For all the in-house compliance professionals reading this blog, try sharing this hypothetical with your CEO when arguing for additional resources, struggling to implement new or stronger policies and procedures, and striving to act proactively:

Ask your CEO what would happen if one of his or her trusted managers was accused by a credible whistleblower of taking kickbacks. We all know that a person demanding or accepting kickbacks is going to be careful and most likely won’t leave incriminating evidence in emails or other documents. Sure, sometimes they slip up; that’s unfortunate but easy to handle. If there is supporting evidence of wrongdoing, we can confirm the whistleblower’s allegations, stop the misconduct, and evaluate an appropriate response and remediation. But what if we cannot find a smoking gun or corroborating evidence? How, if at all, do we satisfactorily close the investigation and convince the CEO he or she may continue to trust the accused?

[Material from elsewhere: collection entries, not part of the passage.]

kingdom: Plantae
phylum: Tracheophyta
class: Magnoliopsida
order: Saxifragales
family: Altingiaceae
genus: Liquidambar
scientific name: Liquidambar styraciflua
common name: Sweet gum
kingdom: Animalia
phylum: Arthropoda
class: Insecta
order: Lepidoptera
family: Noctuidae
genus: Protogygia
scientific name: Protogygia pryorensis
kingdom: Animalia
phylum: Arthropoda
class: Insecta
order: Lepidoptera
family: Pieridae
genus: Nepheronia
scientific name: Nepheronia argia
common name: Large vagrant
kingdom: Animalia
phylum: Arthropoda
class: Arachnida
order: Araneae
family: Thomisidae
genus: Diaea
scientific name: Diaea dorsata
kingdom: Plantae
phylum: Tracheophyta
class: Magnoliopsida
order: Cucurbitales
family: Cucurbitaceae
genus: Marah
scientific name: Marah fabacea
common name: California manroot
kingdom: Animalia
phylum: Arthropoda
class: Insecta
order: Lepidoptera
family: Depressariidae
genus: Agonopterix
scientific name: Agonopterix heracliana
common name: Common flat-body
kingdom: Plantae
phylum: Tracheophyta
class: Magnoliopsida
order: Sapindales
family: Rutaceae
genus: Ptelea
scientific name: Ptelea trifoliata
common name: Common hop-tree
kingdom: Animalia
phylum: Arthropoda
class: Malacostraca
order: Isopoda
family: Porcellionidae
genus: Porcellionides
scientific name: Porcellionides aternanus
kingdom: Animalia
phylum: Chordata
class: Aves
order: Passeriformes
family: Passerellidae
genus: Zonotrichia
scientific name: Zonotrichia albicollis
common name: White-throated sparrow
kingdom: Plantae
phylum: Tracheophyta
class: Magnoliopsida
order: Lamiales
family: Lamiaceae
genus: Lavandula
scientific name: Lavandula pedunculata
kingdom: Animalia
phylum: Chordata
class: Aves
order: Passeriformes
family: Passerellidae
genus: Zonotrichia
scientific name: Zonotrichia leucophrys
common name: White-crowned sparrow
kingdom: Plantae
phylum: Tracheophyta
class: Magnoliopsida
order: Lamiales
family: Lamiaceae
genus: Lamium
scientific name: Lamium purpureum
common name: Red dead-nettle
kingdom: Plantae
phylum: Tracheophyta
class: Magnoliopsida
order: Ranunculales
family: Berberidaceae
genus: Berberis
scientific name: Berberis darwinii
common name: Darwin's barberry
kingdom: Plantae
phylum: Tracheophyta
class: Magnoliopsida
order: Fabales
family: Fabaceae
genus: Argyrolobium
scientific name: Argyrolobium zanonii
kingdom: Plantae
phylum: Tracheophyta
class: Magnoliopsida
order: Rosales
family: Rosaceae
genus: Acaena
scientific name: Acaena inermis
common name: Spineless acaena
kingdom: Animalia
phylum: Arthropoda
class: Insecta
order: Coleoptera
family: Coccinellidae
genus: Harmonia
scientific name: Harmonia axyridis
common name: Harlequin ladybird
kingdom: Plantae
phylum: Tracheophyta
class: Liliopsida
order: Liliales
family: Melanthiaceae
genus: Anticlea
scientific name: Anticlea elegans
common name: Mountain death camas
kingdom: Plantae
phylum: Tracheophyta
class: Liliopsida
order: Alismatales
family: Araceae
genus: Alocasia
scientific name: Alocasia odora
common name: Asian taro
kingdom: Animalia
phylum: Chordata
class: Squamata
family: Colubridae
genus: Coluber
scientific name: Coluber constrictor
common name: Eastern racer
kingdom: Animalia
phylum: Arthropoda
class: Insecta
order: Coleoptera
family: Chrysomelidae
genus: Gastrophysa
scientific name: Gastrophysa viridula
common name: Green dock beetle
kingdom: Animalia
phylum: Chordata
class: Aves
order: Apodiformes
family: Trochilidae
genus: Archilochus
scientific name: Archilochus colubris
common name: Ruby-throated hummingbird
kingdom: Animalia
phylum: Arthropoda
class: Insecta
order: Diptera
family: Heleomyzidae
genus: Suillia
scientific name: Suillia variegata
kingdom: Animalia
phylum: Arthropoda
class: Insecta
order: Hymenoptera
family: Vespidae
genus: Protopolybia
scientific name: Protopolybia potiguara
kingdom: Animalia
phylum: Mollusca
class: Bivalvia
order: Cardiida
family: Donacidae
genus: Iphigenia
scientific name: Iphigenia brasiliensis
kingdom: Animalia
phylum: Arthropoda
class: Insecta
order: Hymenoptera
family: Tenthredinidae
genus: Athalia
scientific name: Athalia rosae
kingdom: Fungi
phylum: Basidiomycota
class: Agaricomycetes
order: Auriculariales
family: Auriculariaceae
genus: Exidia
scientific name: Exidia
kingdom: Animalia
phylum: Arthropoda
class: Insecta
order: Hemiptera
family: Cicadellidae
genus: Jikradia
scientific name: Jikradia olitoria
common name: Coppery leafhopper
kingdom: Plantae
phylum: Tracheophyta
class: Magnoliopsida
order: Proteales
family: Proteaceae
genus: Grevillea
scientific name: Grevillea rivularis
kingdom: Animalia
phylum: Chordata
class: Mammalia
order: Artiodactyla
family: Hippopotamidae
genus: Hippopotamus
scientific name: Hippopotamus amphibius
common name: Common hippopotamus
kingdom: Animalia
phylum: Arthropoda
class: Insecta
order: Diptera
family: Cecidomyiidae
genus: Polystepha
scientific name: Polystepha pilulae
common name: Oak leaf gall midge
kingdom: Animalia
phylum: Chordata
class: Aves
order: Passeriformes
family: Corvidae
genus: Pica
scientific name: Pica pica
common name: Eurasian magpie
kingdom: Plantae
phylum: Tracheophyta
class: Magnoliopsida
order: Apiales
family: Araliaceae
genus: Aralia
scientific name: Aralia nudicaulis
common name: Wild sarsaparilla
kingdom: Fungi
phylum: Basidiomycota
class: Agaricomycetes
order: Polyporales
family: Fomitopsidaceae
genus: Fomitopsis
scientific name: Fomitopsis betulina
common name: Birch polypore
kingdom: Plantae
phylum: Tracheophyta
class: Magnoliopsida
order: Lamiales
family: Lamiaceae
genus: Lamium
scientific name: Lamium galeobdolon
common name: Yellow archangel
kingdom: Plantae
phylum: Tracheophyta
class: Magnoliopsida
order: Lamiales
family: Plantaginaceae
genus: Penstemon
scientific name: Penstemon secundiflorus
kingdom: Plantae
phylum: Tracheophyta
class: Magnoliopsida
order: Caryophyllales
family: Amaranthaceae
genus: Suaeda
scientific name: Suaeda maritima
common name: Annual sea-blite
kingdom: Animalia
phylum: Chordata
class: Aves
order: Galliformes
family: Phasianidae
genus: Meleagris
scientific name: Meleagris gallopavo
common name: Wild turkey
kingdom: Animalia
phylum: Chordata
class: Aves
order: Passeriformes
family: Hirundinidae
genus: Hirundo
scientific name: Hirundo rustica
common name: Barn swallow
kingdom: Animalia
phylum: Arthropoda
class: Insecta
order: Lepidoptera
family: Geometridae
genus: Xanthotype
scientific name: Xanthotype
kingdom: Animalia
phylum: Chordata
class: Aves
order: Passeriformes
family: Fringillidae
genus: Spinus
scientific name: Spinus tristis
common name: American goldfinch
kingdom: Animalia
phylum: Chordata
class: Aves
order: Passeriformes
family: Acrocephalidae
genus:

My partners and I have conducted dozens of internal investigations where this hypothetical is reality, and it is difficult to prove the negative – i.e., thatthe accused was innocent and the allegations were false. But, when the company has implemented, and the accused has followed, proper compliance procedures, we can at least obtain reasonable assurance of ethical, lawful conduct. If we can show proper segregation of duties, and suitable review and approval, for example, then multiple individuals will have probed and approved the transactions at issue and propriety of the manager’s conduct. Perhaps we can also confirm that the manager followed competitive bidding procedures and selected the most attractive bid. If the manager accepted a gift, perhaps we can show that it was within acceptable limits in terms of value and frequency, disclosed on a gift register, and/or reviewed and approved by the Compliance department. In these or similar situations, we may rely on objective evidence of transparency and oversight, making the allegations far less likely to be true. Under these circumstances, we may reasonably conclude that the credible whistleblower, even if well-intentioned, was mistaken. Perhaps the whistleblower was unaware of all of the procedures that were followed or of all of the people who reviewed and approved the transaction, i.e., others who made an independent determination that the transaction was in the best interest of the company and consistent with the manager’s obligations to the company. It’s not “proof” of innocence, but it’s reasonable assurance that goes a long way towards absolving the accused.

By contrast, if the company had poor controls in place and/or the manager failed to follow established procedures, all we have is the otherwise trusted manager’s word against the credible whistleblower’s word, and doubt will always remain. Why didn’t my manager disclose the gifts he received? Why didn’t my manager solicit competitive bids and instead represent that only the selected vendor was appropriate? Why did my manager sign the purchase contract without obtaining approval from Legal? Why did my manager approve a transaction with a potentially sanctioned entity or PEP without obtaining approval from Compliance? When these circumstances exist, there sure is a lot of smoke. Plus, other individuals, perhaps even the CEO in this hypothetical, may be at fault for a failure of oversight or willful blindness. Then suddenly the trusted manager’s conduct has cast doubt on other individuals within the company, including the trusting CEO. Things always look worse in hindsight when controls are not implemented and enforced.

I guess what I am saying is buckle up, so you can enjoy the ride.